Once an infection is established, treatment options are limited. The most effective anti-fungal drug, called fluconazole, requires lifetime therapy in AIDS patients and has side effects such as nausea and kidney disease.

The researchers found the immunosuppressive drugs cyclosporin and FK506, which are used to treat organ transplant recipients, prevent C. neoformans from growing at body temperature, but not at room temperature.

In addition to Heitman, who is an assistant professor of genetics and pharmacology, and Perfect, the research team included Audrey Odom, Scott Muir, Eric Lim and Dena Toffaletti.

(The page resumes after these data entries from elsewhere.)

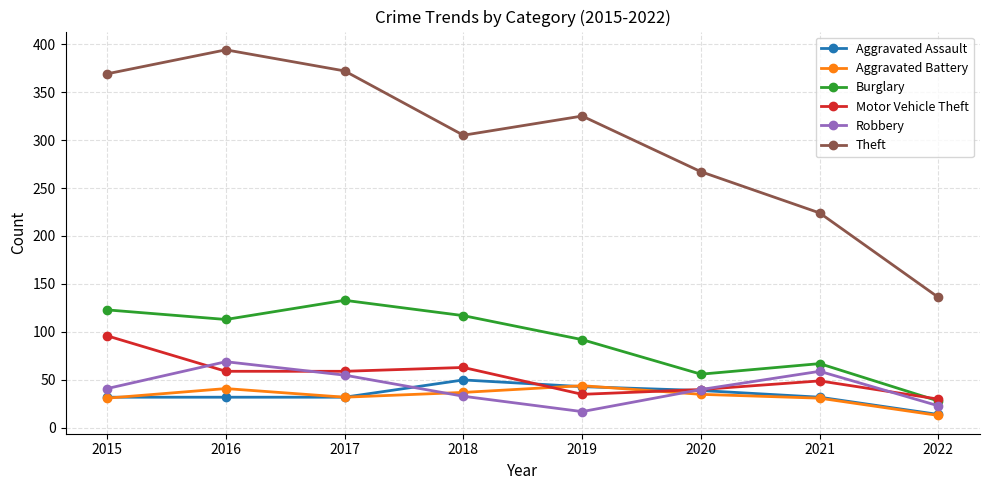

True or false: Burglary and Aggravated Assault cross at least once.

False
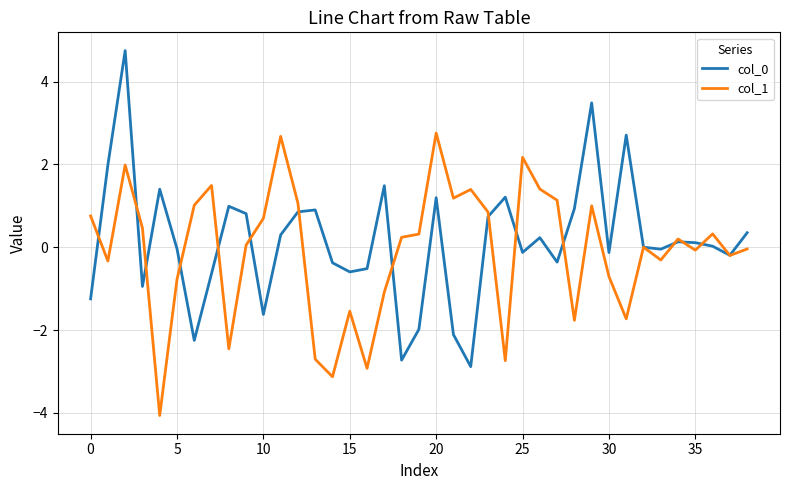

What is the minimum value for col_0?

-2.9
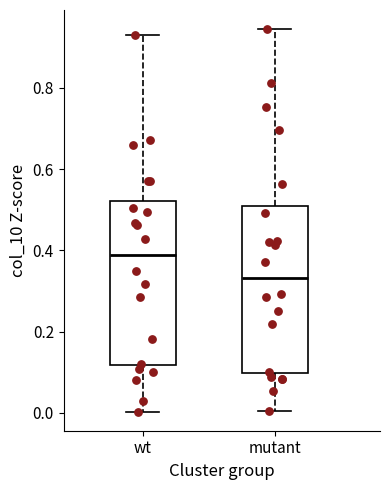

Reading left to right, read every box against the y-axis: the position of its median line, the range the box covers, and the ends of its whiskers. The values are not printed on the chart, so give them approximately, as read against the axis.

wt: median 0.38, box 0.12 to 0.52, whiskers 0.00 to 0.92
mutant: median 0.34, box 0.10 to 0.50, whiskers 0.00 to 0.94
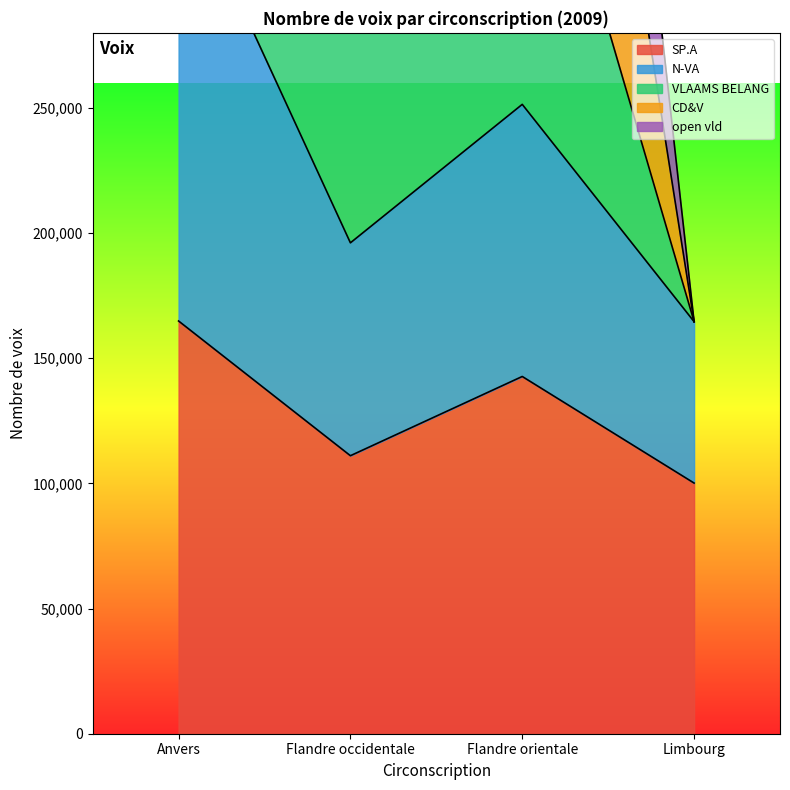

At how many categories does at least one series exceed 178693?

3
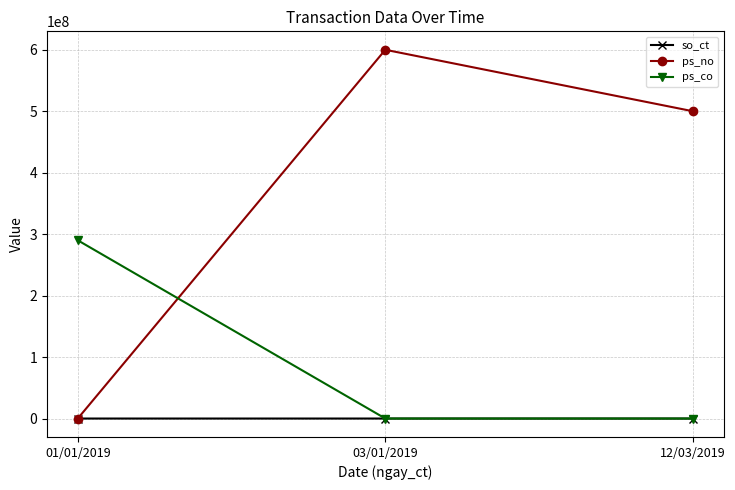

Which category has the highest value across all series?

03/01/2019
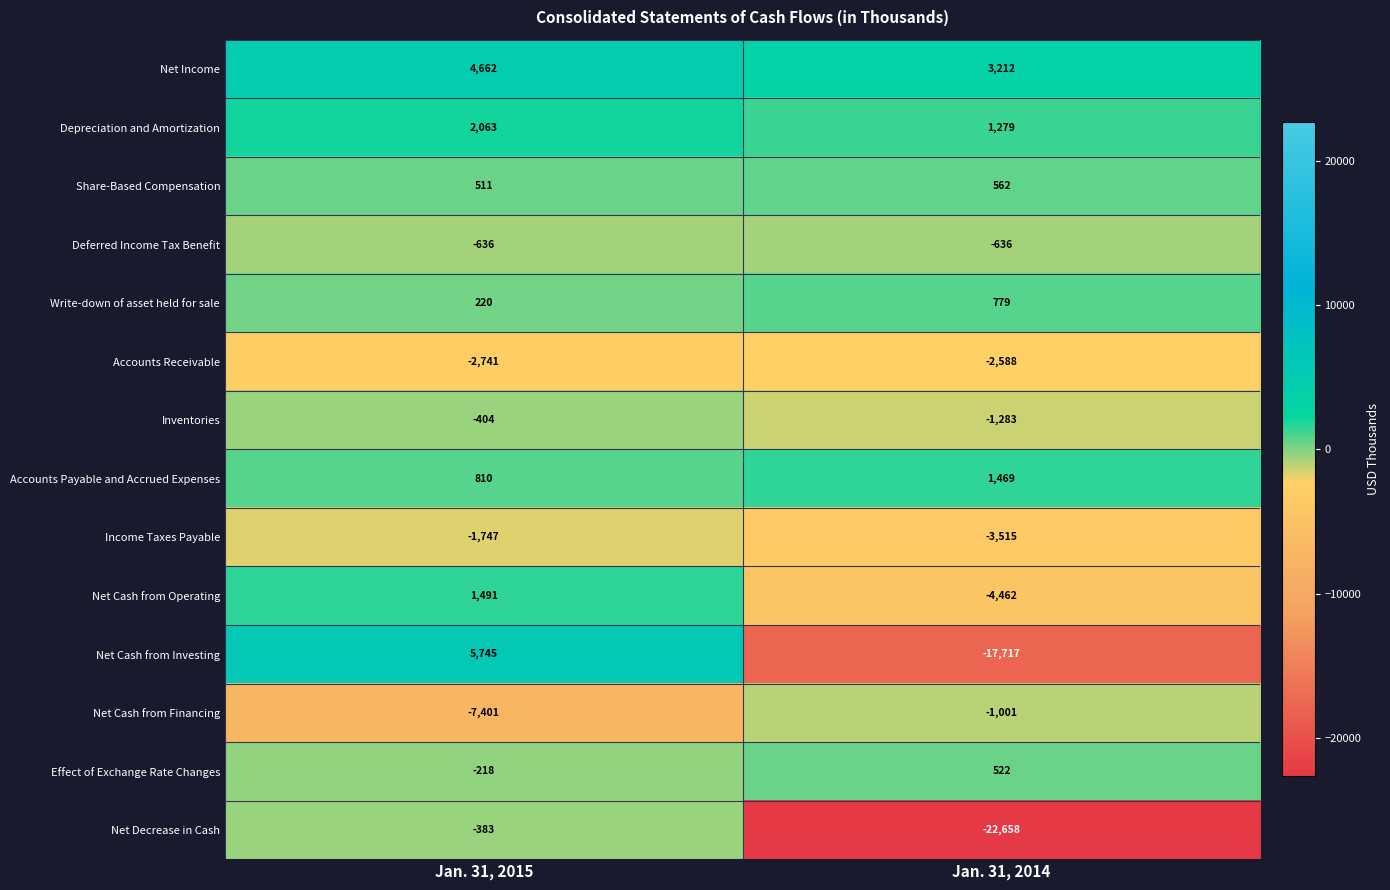

Which category has the lowest value across all series?

Jan. 31, 2014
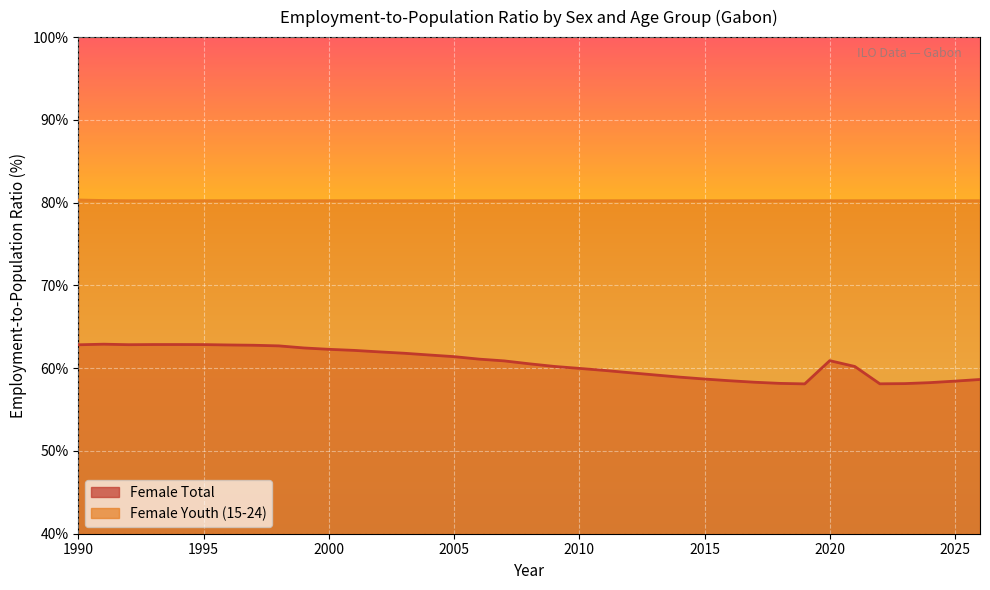

What are all the series names shown in the legend?

Female Total, Female Youth (15-24)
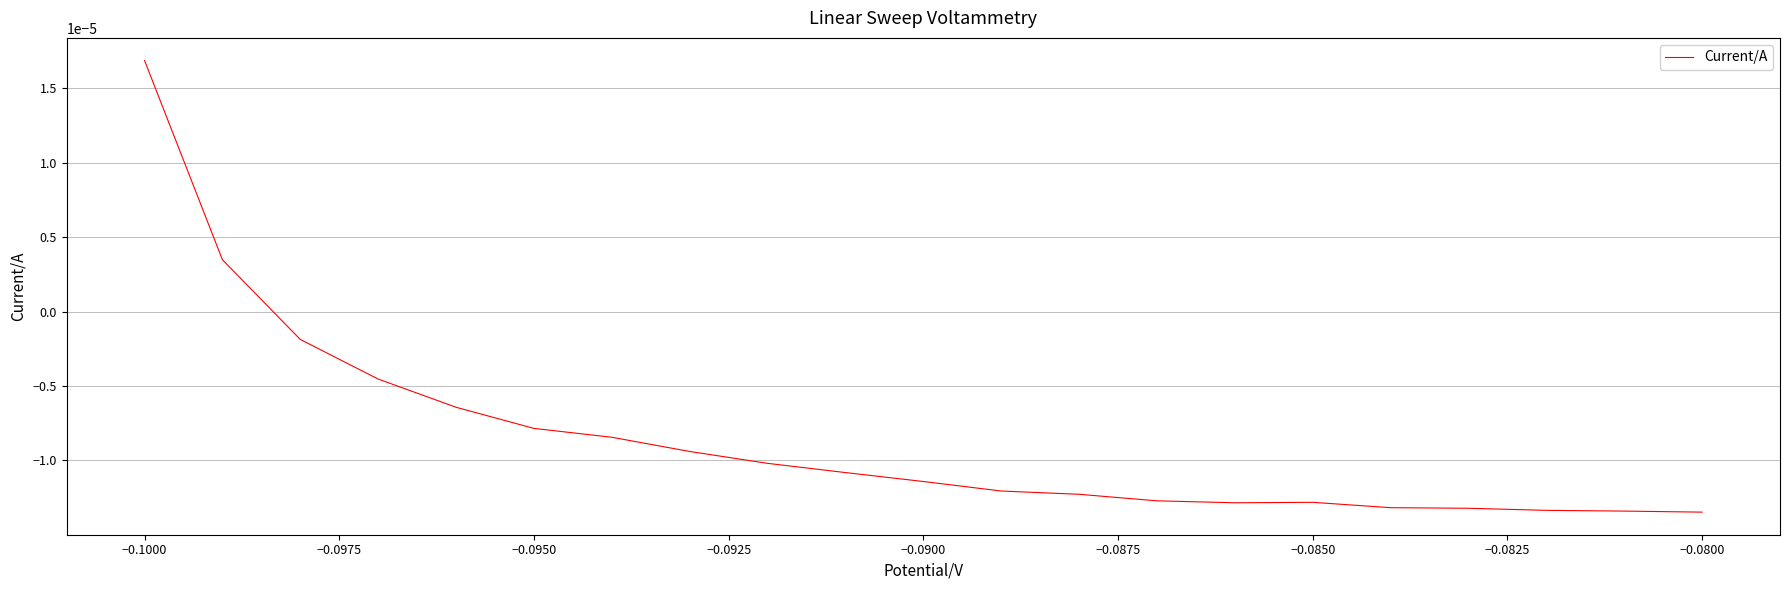

How many lines are shown in the chart?

1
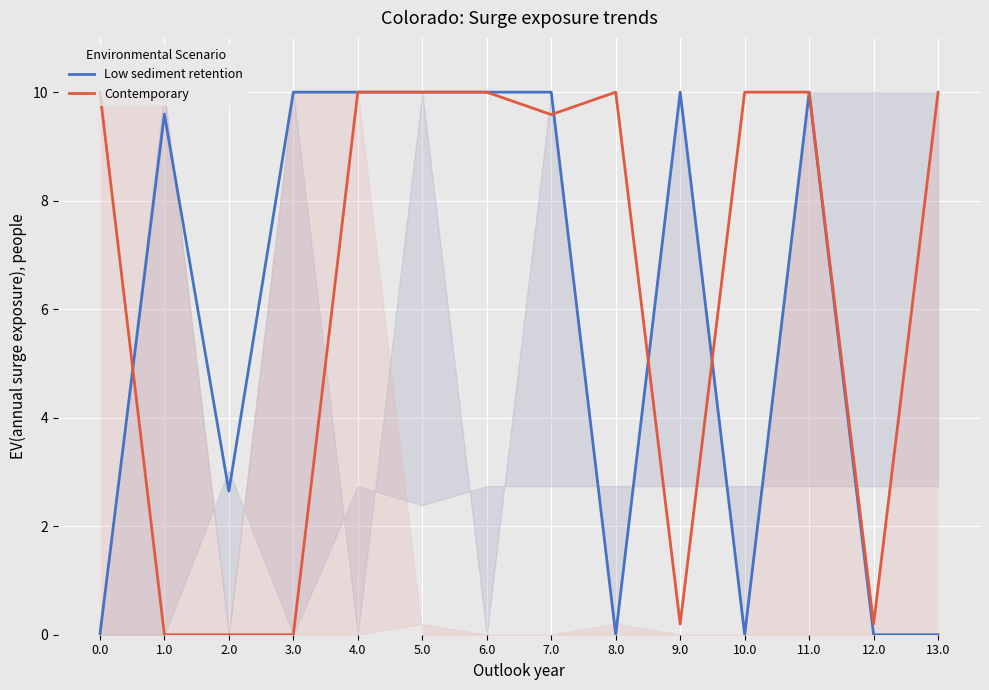

At which label does Low sediment retention reach its peak?

3.0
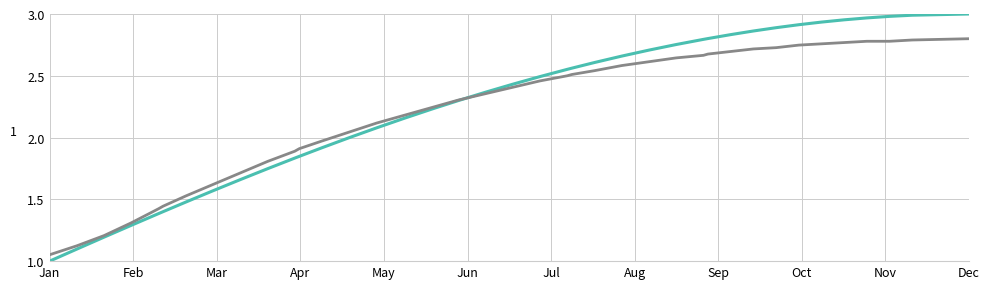

What is the smallest value displayed?

1.0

Their findings build on an earlier paper, published in the January 1997 issue of Antimicrobial Agents and Chemotherapy, in which Odom, Maurizio del Poeta, Perfect and Heitman showed a non- immunosuppressive drug in the same family as cyclosporin and FK506 also blocks the fungus from growing at body temperature.

"It is difficult to find effective treatments for fungal infections because fungi, unlike bacteria, use the same basic machinery as humans to carry out life processes," Heitman said. "This means there are very few drug targets for fungi. We believe we have found one such target."

In previous research, Heitman showed cyclosporin and FK506, two leading anti-organ rejection drugs, both jam the mechanism that activates immune system cells by blocking a single target inside cells, a protein called calcineurin.

Since the drugs only work at body temperature, calcineurin must be required for cells to grow at this temperature, Heitman said. To test the idea, the researchers disrupted the gene for calcineurin in the fungus. They found that the mutant fungus lacking calcineurin could no longer survive at body temperature, and as a consequence, could no longer infect animals. They also found calcineurin is required for fungal growth at two other conditions found in animals and people: a high pH and high carbon dioxide environment.

"This finding indicates that calcineurin is required for virulence," Heitman said.

Since pharmaceutical researchers have tested many calcineurin inhibitors as treatments to prevent organ transplant rejection, Heitman tried several that had been rejected as organ transplant drugs because they did not suppress the immune system. One of these, a compound called

L-685,818, a close analog of the U.S. Food and Drug Administration-approved drug FK506, proved toxic to the fungus, while sparing normal immune system function. The Duke researchers are now testing the compound, produced by the pharmaceutical company Merck, in animals infected with the fungus.

"Ironically, calcineurin can both suppress the immune system and kill the fungus," Perfect said. "Thus development of specific inhibitors that kill the fungus and not harm people will be necessary. That now appears possible."